Kids ask the best questions. Unburdened by prior knowledge or assumptions, their questions are driven by pure curiosity and a deep desire to learn something new. As adults we can learn a lot from how kids ask questions and seek knowledge. And we can also learn or strengthen our understanding of a particular topic by answering kids questions.

For example, my son asked me a question about even and odd numbers, and why we get an even number when we add two even numbers or two odd numbers, and an odd number when we add an even and an odd number. Because this knowledge is drilled into us since our younger years, we stop wondering why.

Intuitively we know the proposition is true, and we can cite a couple of examples to prove it to ourselves. For example, adding 2 and 4--both even numbers, gives us 6, also an even number. When we add 3 and 5--both odd numbers, we get 8, which is an even number. If we choose a mix of an even number and an odd number and add them, we got an odd number. For example, adding 2 and 3, we get 5, which is an odd number. It seems that our intuition is onto something. Sometimes intuition leads us astray, and reality is reflected by something non-intuitive. The theory of relativity—both special and general, and quantum mechanics for example offer non-intuitive description of reality and how things work.
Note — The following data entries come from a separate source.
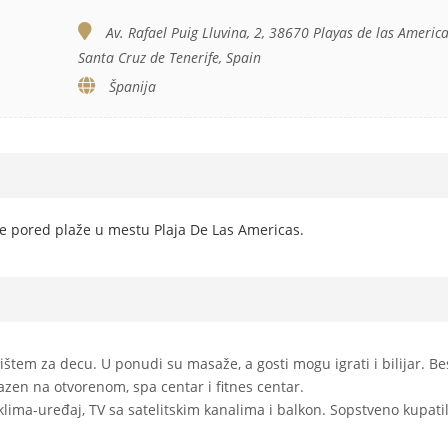
Av. Rafael Puig Lluvina, 2, 38670 Playas de las America
Santa Cruz de Tenerife, Spain
Španija
se pored plaže u mestu Plaja De Las Americas.
štem za decu. U ponudi su masaže, a gosti mogu igrati i bilijar. B
azen na otvorenom, spa centar i fitnes centar.
lima-uređaj, TV sa satelitskim kanalima i balkon. Sopstveno kupati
The addition examples above are not enough to gain confidence that we answered the original question. Since there is an infinite number of natural numbers (1,2,3, …etc), we have to find a different way of establishing or refuting the statement without listing an infinite number of examples. The clue is in how we write even and odd numbers.

An even number is a number divisible by $2$. We can write an even number as the product of two numbers, $2$, and another natural number $k>0$ in the form of $n_1=2k$. This number is even, because it is divisible by $2$. An odd number is one that is not divisible by $2$, or one where if divided by $2$ would have a remainder of $1$. Thus, we can express an odd number as $n_2=2m+1$, where $m>0$ is a natural number greater than zero.
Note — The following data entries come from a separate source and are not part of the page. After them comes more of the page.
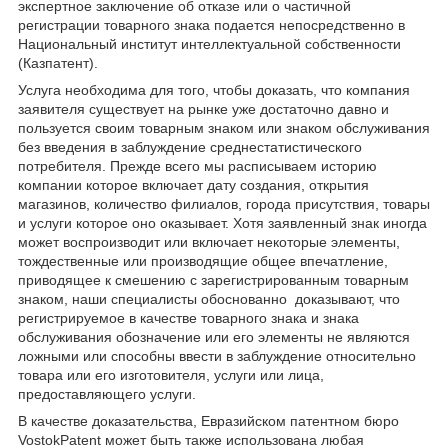
экспертное заключение об отказе или о частичной
регистрации товарного знака подается непосредственно в
Национальный институт интеллектуальной собственности
(Казпатент).
Услуга необходима для того, чтобы доказать, что компания
заявителя существует на рынке уже достаточно давно и
пользуется своим товарным знаком или знаком обслуживания
без введения в заблуждение среднестатистического
потребителя. Прежде всего мы расписываем историю
компании которое включает дату создания, открытия
магазинов, количество филиалов, города присутствия, товары
и услуги которое оно оказывает. Хотя заявленный знак иногда
может воспроизводит или включает некоторые элементы,
тождественные или производящие общее впечатление,
приводящее к смешению с зарегистрированным товарным
знаком, наши специалисты обоснованно доказывают, что
регистрируемое в качестве товарного знака и знака
обслуживания обозначение или его элементы не являются
ложными или способны ввести в заблуждение относительно
товара или его изготовителя, услуги или лица,
предоставляющего услуги.
В качестве доказательства, Евразийском патентном бюро
VostokPatent может быть также использована любая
Now we can see what happens when we add two even numbers, two odd numbers, and a mixture of numbers. Let’s add two even numbers first $n_1=2k$ and $n_2=2m$. The sum is $n_1+n_2=2k+2m=2(k+m)$ which is an even number.

How about adding two odd numbers $n_1=2k+1$ and $n_2=2m+1$? The sum is $n_1+n_2=2k+1+2m+1=2(k+m)+2=2(k+m+1)$ which is an even number.

Finally, how about adding mixed numbers one even $n_1=2k$, and one odd $n_2=2m+1$. Their sum is $n_1+n_2=2k+2m+1=2(k+m)+1$ which is an odd number.

By working through this simple math, we have gained insight into something drilled into us long time ago. Indeed, kids ask the smartest questions; don’t dismiss them, but use them to learn something new, or understand something you already know better.